Bunga pun segera mengambil ponselnya dan menghubungi kakak ipar, tanpa menunggu lama panggilan Bunga langsung diangkat oleh Bulan.
📱" Assalamu'alaikum,...." Salam Bulan setelah tersambung.
📱" Wa'alaikumussalam, kakak ipar. Kita disini kangen sama kakak. " Manja Bunga.
📱" Sama sayang, ma gimana kabarnya? " Bulan menyapa sang mertua.
📱" Kabar mama baik sayang, kamu sendiri gimana? Jawab sang mertua.
📱" Alhamdulillah, baik juga ma. " Ucap Bulan lembut.

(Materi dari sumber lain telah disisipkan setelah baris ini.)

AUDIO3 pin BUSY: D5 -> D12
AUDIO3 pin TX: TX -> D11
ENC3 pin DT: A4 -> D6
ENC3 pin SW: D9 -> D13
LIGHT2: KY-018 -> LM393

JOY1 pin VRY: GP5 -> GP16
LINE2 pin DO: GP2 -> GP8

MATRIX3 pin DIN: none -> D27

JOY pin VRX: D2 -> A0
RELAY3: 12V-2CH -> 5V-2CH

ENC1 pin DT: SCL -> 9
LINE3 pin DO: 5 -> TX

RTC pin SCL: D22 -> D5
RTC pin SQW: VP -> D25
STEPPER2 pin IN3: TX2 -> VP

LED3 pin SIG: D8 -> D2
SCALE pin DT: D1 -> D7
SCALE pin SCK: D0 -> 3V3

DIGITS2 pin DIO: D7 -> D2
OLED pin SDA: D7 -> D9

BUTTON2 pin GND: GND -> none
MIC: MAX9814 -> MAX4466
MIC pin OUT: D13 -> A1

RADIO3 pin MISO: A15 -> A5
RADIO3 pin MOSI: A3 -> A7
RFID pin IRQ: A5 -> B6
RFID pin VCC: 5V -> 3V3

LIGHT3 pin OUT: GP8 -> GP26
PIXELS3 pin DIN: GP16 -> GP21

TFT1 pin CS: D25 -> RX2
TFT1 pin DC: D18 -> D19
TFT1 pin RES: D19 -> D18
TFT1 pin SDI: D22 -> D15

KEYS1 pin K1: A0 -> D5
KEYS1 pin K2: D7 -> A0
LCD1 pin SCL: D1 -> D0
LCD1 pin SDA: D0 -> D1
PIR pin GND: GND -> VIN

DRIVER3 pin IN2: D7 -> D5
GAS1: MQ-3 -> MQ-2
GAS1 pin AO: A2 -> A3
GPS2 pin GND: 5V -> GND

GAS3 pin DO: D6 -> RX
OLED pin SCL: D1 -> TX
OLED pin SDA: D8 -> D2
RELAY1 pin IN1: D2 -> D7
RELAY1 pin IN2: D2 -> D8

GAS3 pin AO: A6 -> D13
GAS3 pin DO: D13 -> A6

📱" Mentang-mentang ada mantu dan kakak ipar cantik, anak dan kakak kandungnya enggak di tanyain lagi. " Tiba-tiba Bintang masuk dalam obrolan mereka.
📱" Cieeee ngambek, hahahaha..." Ledek Bunga sambil tertawa.
📱" Seneng banget ya, awas aja kamu. Enggak akan kakak beliin oleh-oleh. " Ancam Bintang.
📱" Mas, jangan gitu. Kasihan kan Bunga nya. " Bulan menegur sang suami.
📱" Makasih kakak ipar sudah belain aku, sayang deh sama kakak ipar. " Ucap Bunga manja kepada Bunga.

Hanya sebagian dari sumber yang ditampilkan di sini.